Skip to main content

A Python- and pandas-powered client for statistical data and metadata exchange

Project description

1. Overview

pandaSDMX is an endeavor to create an SDMX client that facilitates the management, acquisition and analysis of large datasets disseminated according to the SDMX standard by national statistics offices, central banks and international organisations. Notable SDMX data providers are Eurostat, the European Central Bank, the Bank for International Settlements, the International Monetary Fund, and the OECD, to name but a few. pandaSDMX reads datasets and converts them into pandas time series or DataFrames with hierarchical indexes created from structural metadata. Metadata on the content of datasets (so-called dataflows) is stored locally using SQLite.

2. Installation

pandaSDMX contains the pure Python module ‘pandasdmx’. You can install it with “pip install pandasdmx” or manually by downloading and extracting the source distribution, and issuing “python setup.py install” from the command line.

pandaSDMX has the following dependencies:

  • the data analysis library pandas which itself depends on a number of packages, and

  • requests

It is highly recommended to use one of the pre-packaged Python distributions for scientific computing and data analysis rather than installing those dependencies separately. Scientific Python distributions include, among many other useful things, the interactive, web-based Python shell IPython which is a must-have when working with data. The author uses Anaconda. For other Python distributions (not only scientific) see here.

INSTRUCTIONS FOR THE TASK =>
Can you write out the pandaSDMX description above in full, word for word? None of the rows are needed.

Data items
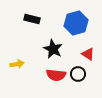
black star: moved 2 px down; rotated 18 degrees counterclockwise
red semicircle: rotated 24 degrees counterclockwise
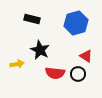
black star: moved 13 px left, 1 px down
red triangle: moved 2 px left, 2 px down
red semicircle: moved 1 px left, 2 px up
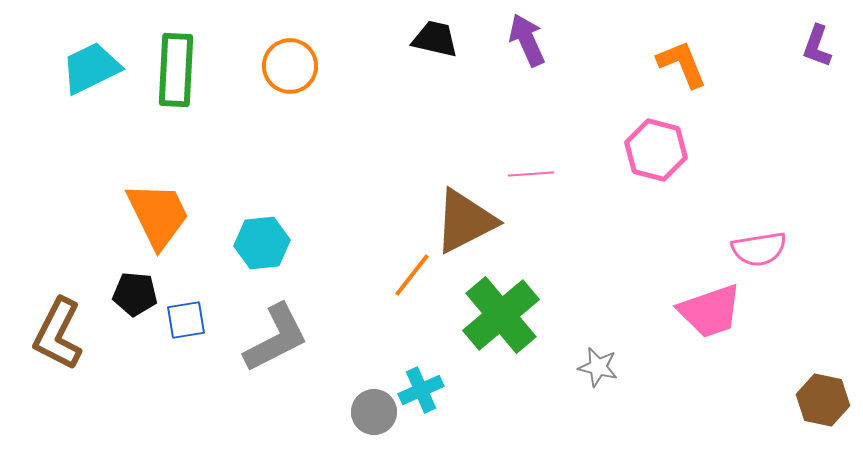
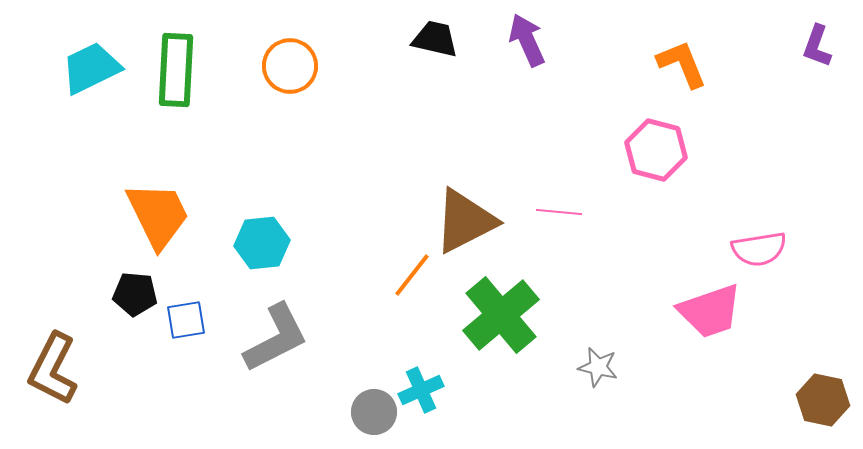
pink line: moved 28 px right, 38 px down; rotated 9 degrees clockwise
brown L-shape: moved 5 px left, 35 px down
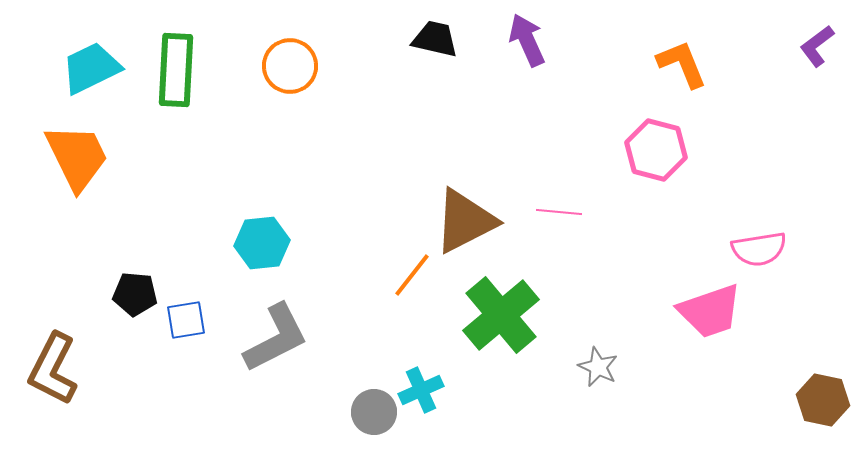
purple L-shape: rotated 33 degrees clockwise
orange trapezoid: moved 81 px left, 58 px up
gray star: rotated 12 degrees clockwise
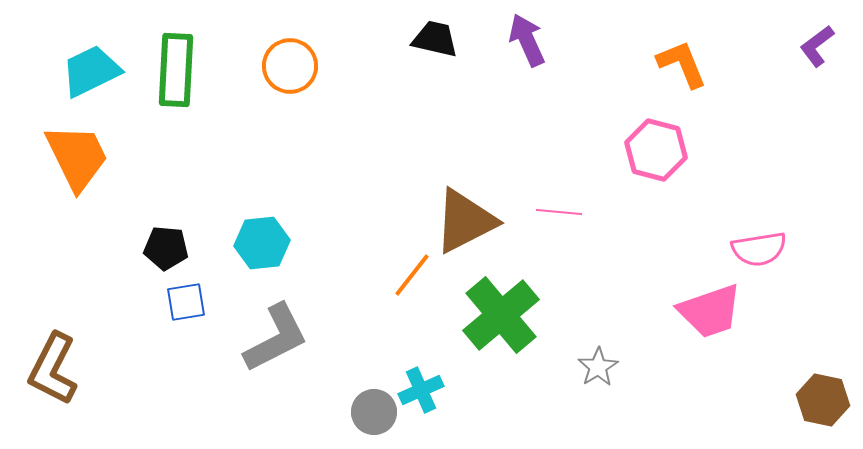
cyan trapezoid: moved 3 px down
black pentagon: moved 31 px right, 46 px up
blue square: moved 18 px up
gray star: rotated 15 degrees clockwise
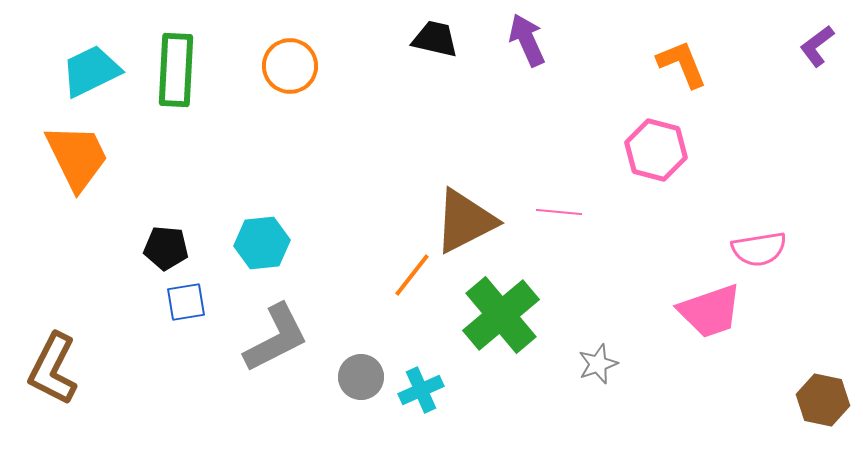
gray star: moved 3 px up; rotated 12 degrees clockwise
gray circle: moved 13 px left, 35 px up
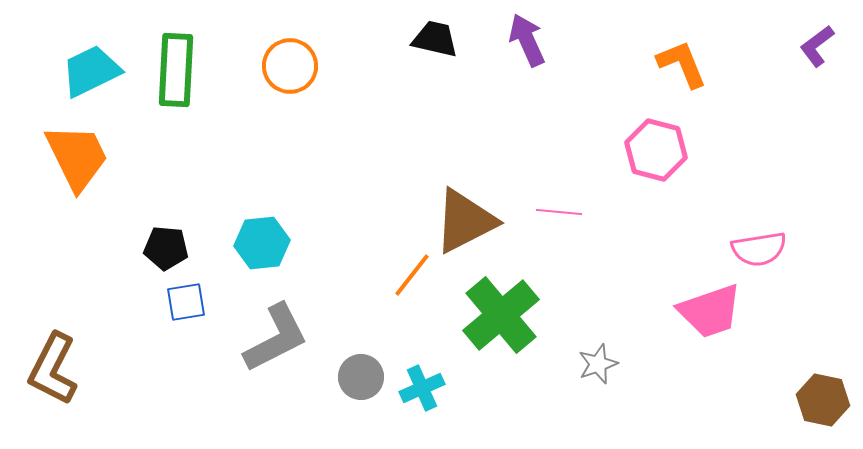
cyan cross: moved 1 px right, 2 px up
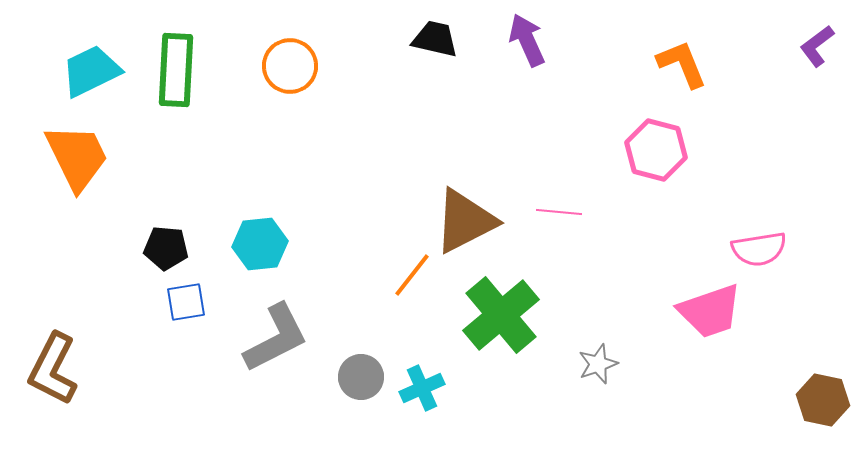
cyan hexagon: moved 2 px left, 1 px down
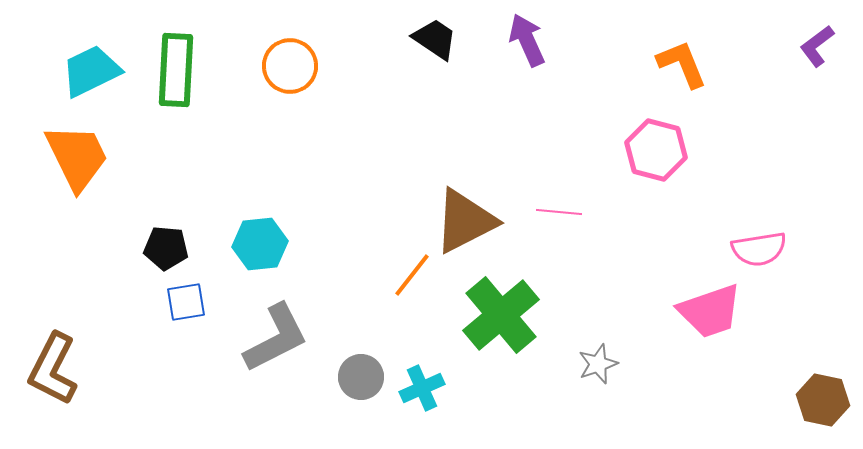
black trapezoid: rotated 21 degrees clockwise
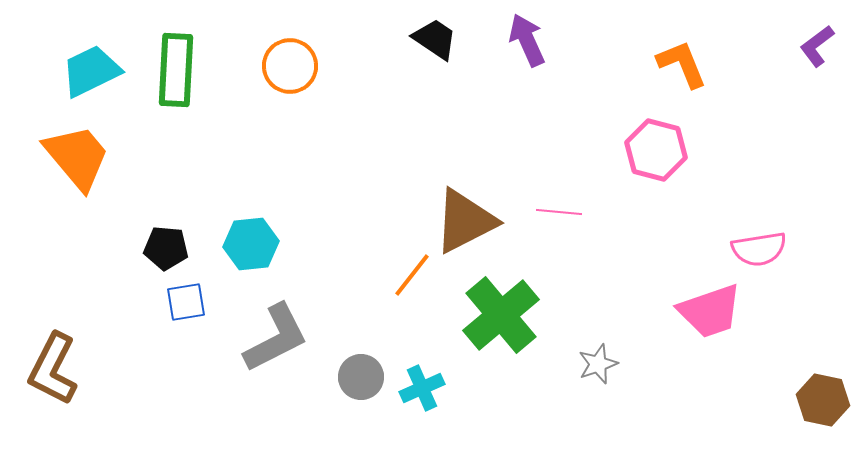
orange trapezoid: rotated 14 degrees counterclockwise
cyan hexagon: moved 9 px left
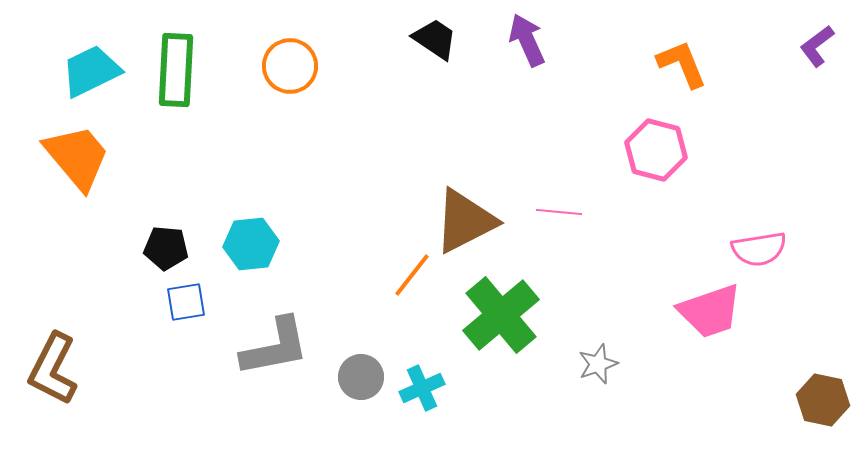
gray L-shape: moved 1 px left, 9 px down; rotated 16 degrees clockwise
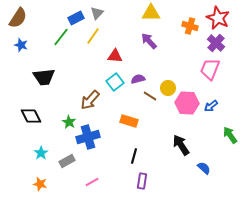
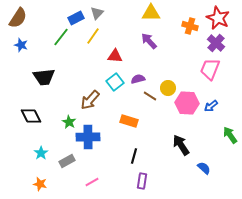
blue cross: rotated 15 degrees clockwise
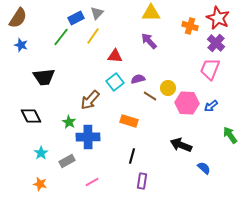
black arrow: rotated 35 degrees counterclockwise
black line: moved 2 px left
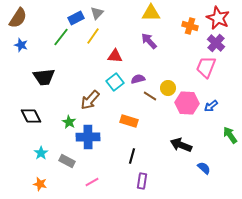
pink trapezoid: moved 4 px left, 2 px up
gray rectangle: rotated 56 degrees clockwise
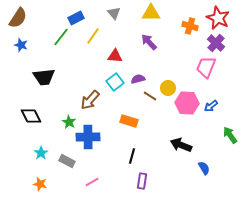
gray triangle: moved 17 px right; rotated 24 degrees counterclockwise
purple arrow: moved 1 px down
blue semicircle: rotated 16 degrees clockwise
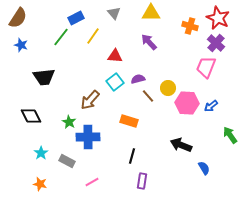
brown line: moved 2 px left; rotated 16 degrees clockwise
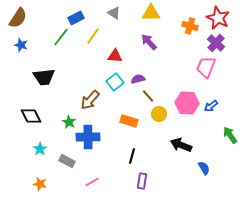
gray triangle: rotated 16 degrees counterclockwise
yellow circle: moved 9 px left, 26 px down
cyan star: moved 1 px left, 4 px up
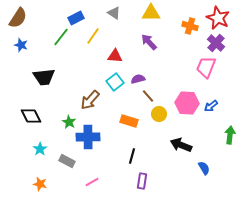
green arrow: rotated 42 degrees clockwise
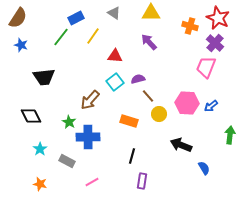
purple cross: moved 1 px left
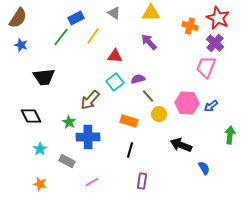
black line: moved 2 px left, 6 px up
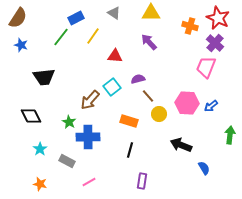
cyan square: moved 3 px left, 5 px down
pink line: moved 3 px left
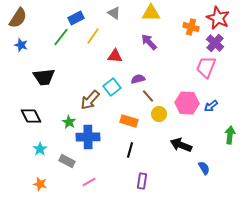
orange cross: moved 1 px right, 1 px down
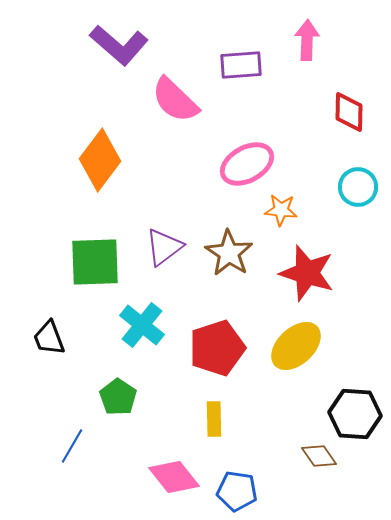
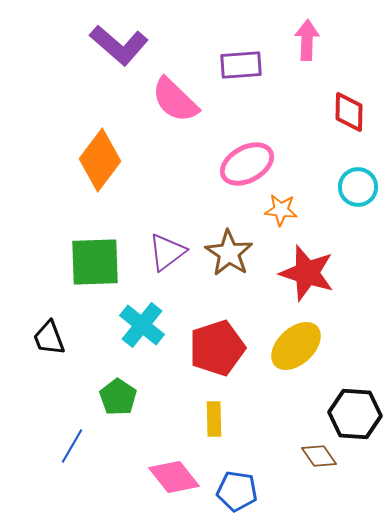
purple triangle: moved 3 px right, 5 px down
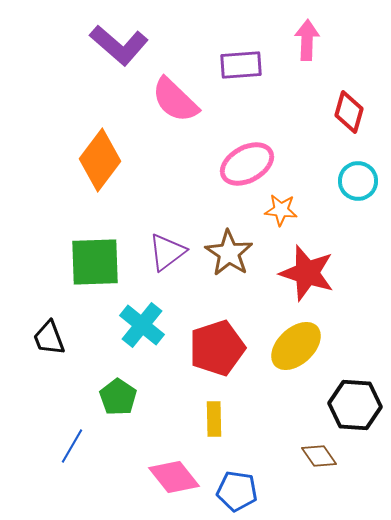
red diamond: rotated 15 degrees clockwise
cyan circle: moved 6 px up
black hexagon: moved 9 px up
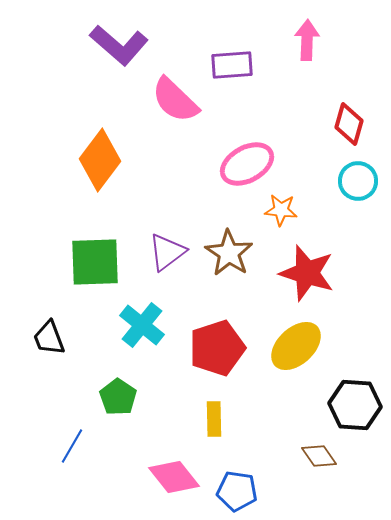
purple rectangle: moved 9 px left
red diamond: moved 12 px down
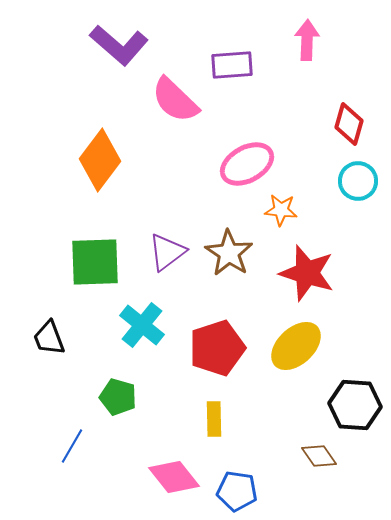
green pentagon: rotated 18 degrees counterclockwise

THE REPLY =>
Skip to main content

A Python- and pandas-powered client for statistical data and metadata exchange

Project description

1. Overview

pandaSDMX is an endeavor to create an SDMX client that facilitates the management, acquisition and analysis of large datasets disseminated according to the SDMX standard by national statistics offices, central banks and international organisations. Notable SDMX data providers are Eurostat, the European Central Bank, the Bank for International Settlements, the International Monetary Fund, and the OECD, to name but a few. pandaSDMX reads datasets and converts them into pandas time series or DataFrames with hierarchical indexes created from structural metadata. Metadata on the content of datasets (so-called dataflows) is stored locally using SQLite.

2. Installation

pandaSDMX contains the pure Python module ‘pandasdmx’. You can install it with “pip install pandasdmx” or manually by downloading and extracting the source distribution, and issuing “python setup.py install” from the command line.

pandaSDMX has the following dependencies:

  • the data analysis library pandas which itself depends on a number of packages, and

  • requests

It is highly recommended to use one of the pre-packaged Python distributions for scientific computing and data analysis rather than installing those dependencies separately. Scientific Python distributions include, among many other useful things, the interactive, web-based Python shell IPython which is a must-have when working with data. The author uses Anaconda. For other Python distributions (not only scientific) see here.